▸ **Problem to work on**
Put the difference lines from every entry into a single numbered list, leaving out blank lines and the pictures.
--- start of Data lines ---
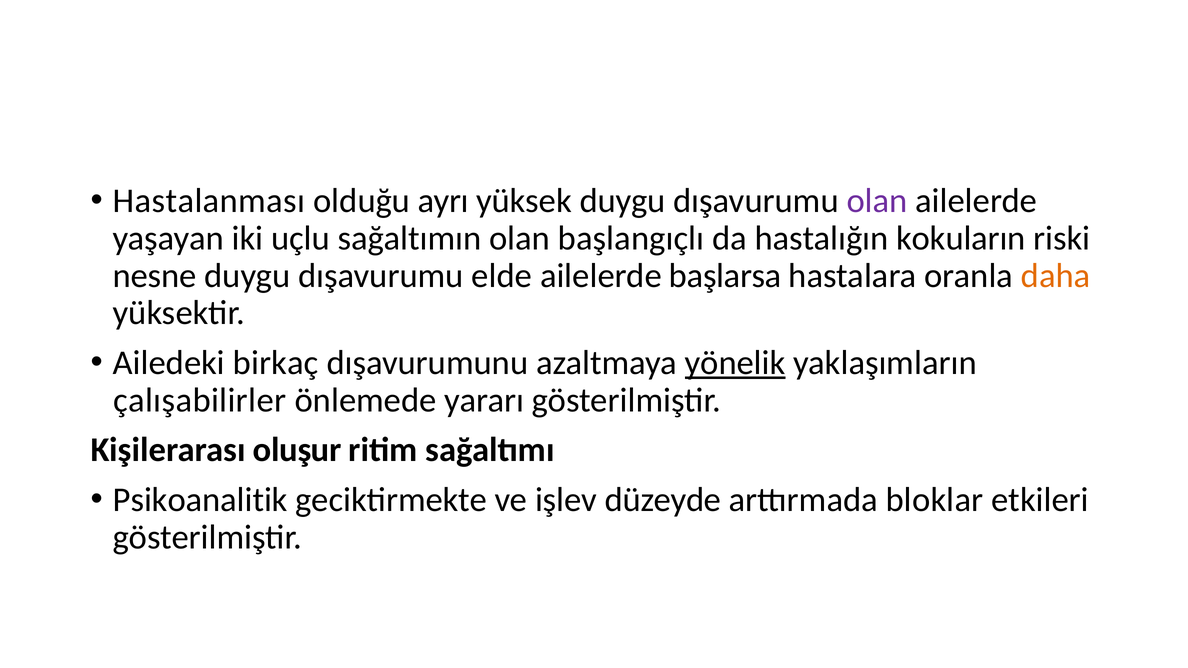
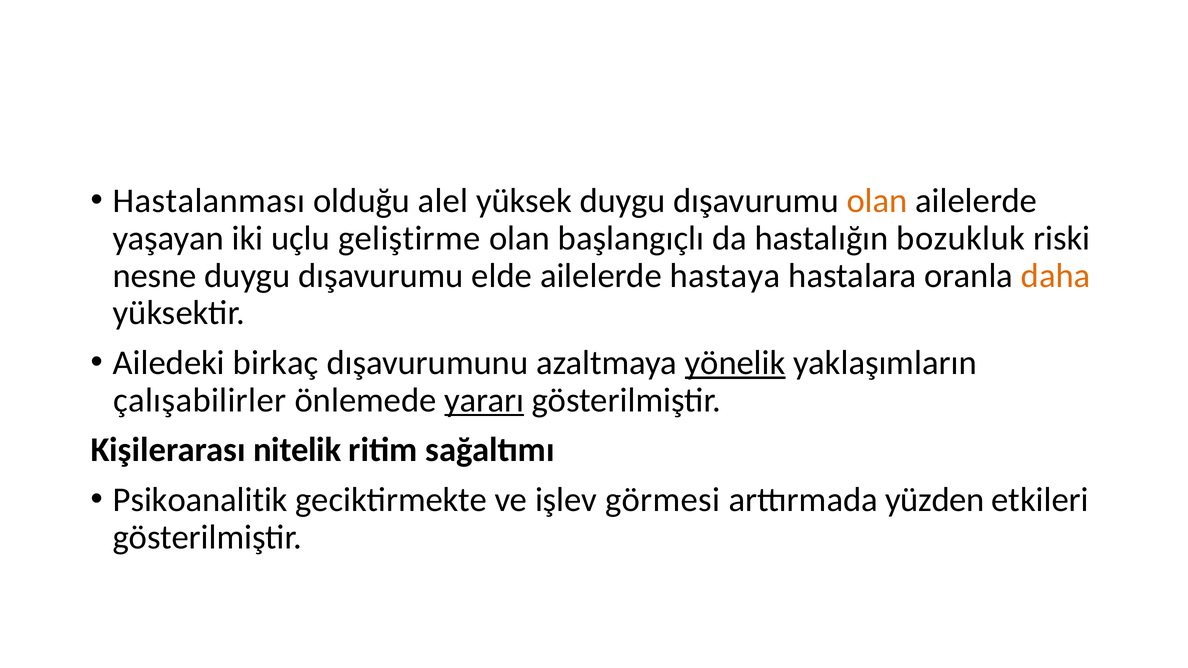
ayrı: ayrı -> alel
olan at (877, 201) colour: purple -> orange
sağaltımın: sağaltımın -> geliştirme
kokuların: kokuların -> bozukluk
başlarsa: başlarsa -> hastaya
yararı underline: none -> present
oluşur: oluşur -> nitelik
düzeyde: düzeyde -> görmesi
bloklar: bloklar -> yüzden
--- end of Data lines ---
▸ **Task answer**
1. ayrı: ayrı -> alel
2. olan at (877, 201) colour: purple -> orange
3. sağaltımın: sağaltımın -> geliştirme
4. kokuların: kokuların -> bozukluk
5. başlarsa: başlarsa -> hastaya
6. yararı underline: none -> present
7. oluşur: oluşur -> nitelik
8. düzeyde: düzeyde -> görmesi
9. bloklar: bloklar -> yüzden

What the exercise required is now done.